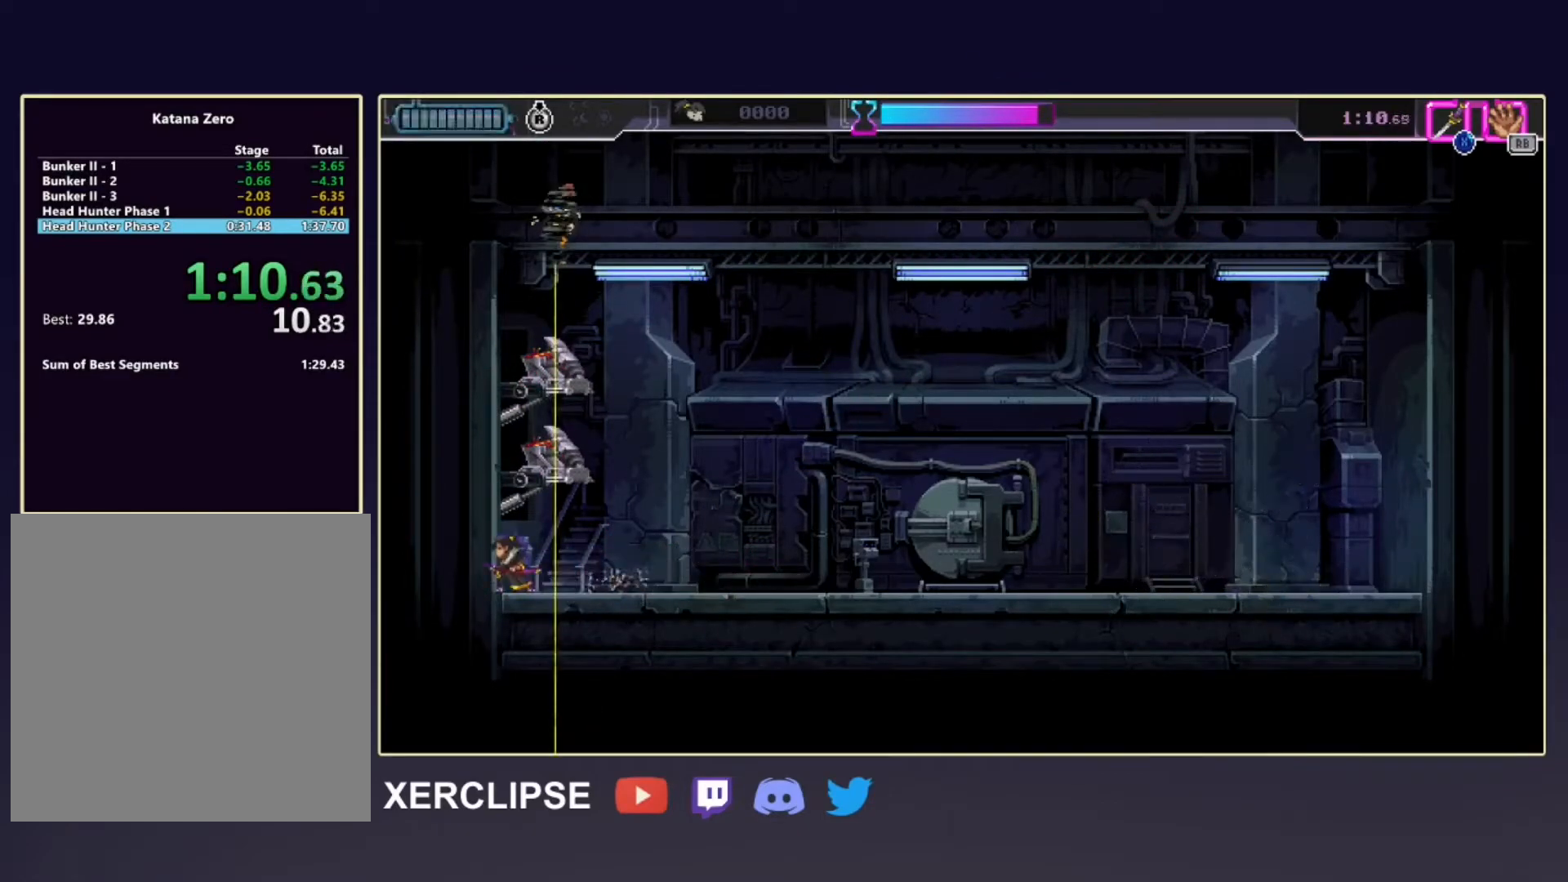
{"buttons": [], "left_stick": "left", "events": []}
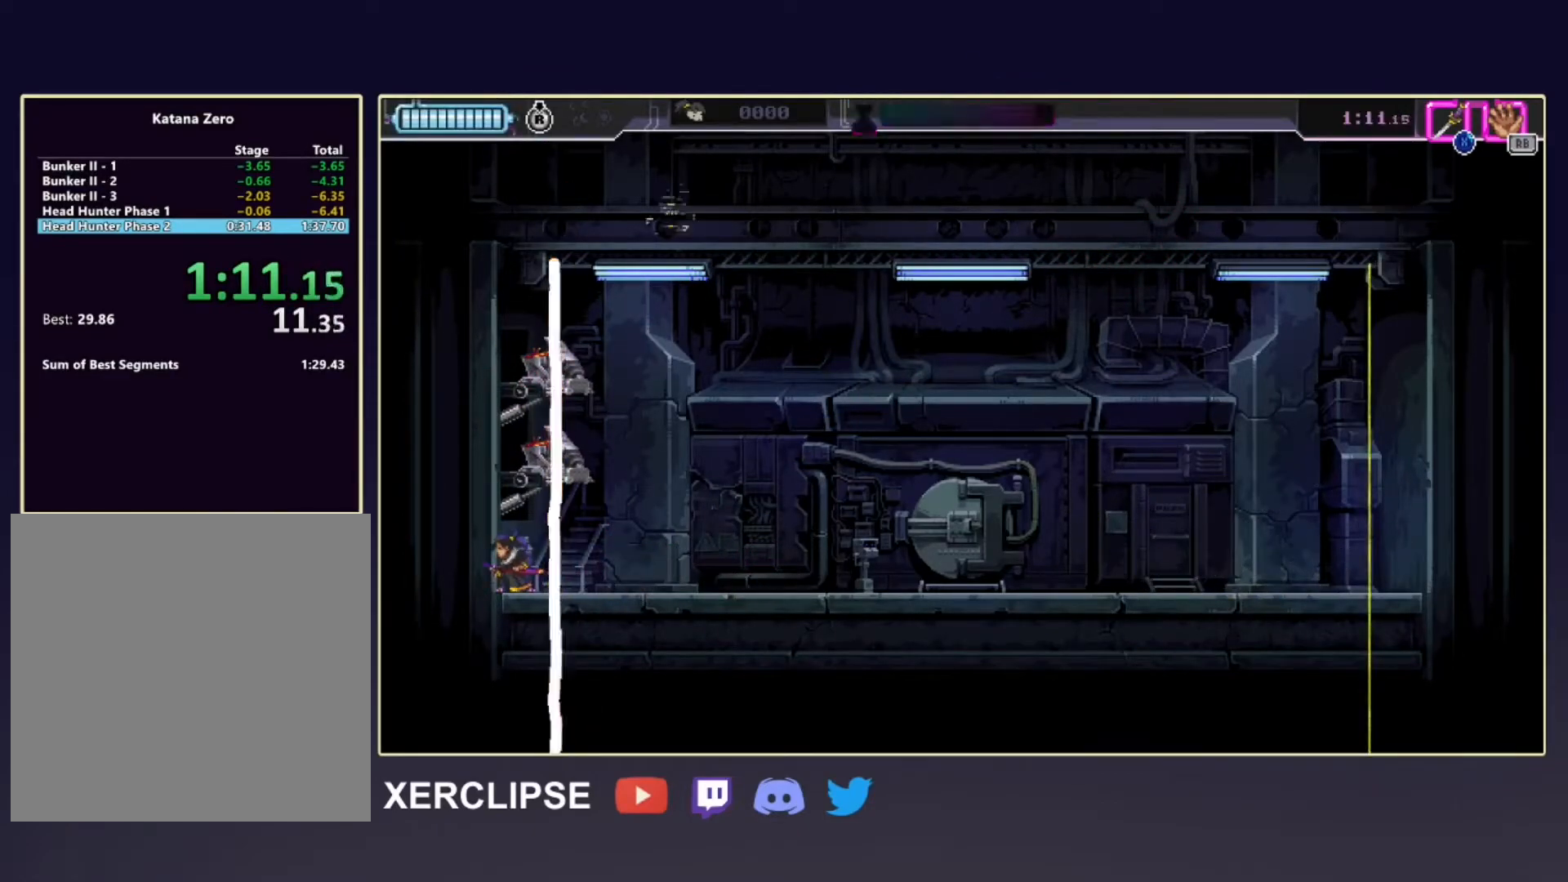
{"buttons": ["A"], "left_stick": "left", "events": [[167, "A", "down"]]}
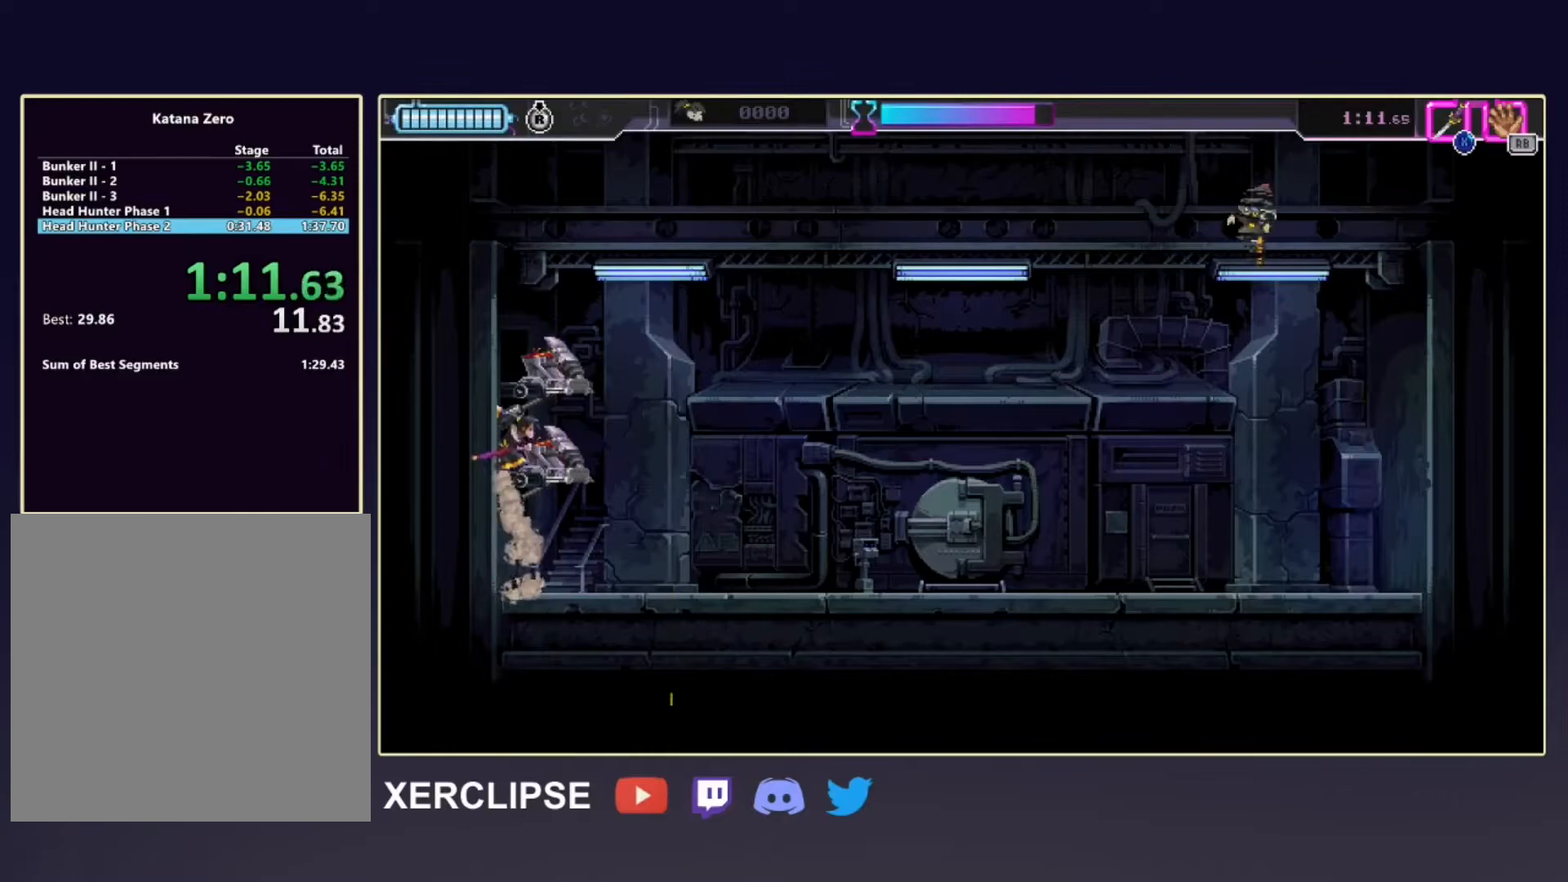
{"buttons": ["A"], "left_stick": "up-right", "events": [[167, "A", "up"], [433, "A", "down"], [467, "left_stick", "up-right"]]}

________________________________________

◆ **How to complete this task**:
Give the listing again exactly, but omit each image.

◆ **Solution to this exercise**:
{"buttons": [], "left_stick": "left", "events": []}
{"buttons": ["A"], "left_stick": "left", "events": [[167, "A", "down"]]}
{"buttons": ["A"], "left_stick": "up-right", "events": [[167, "A", "up"], [433, "A", "down"], [467, "left_stick", "up-right"]]}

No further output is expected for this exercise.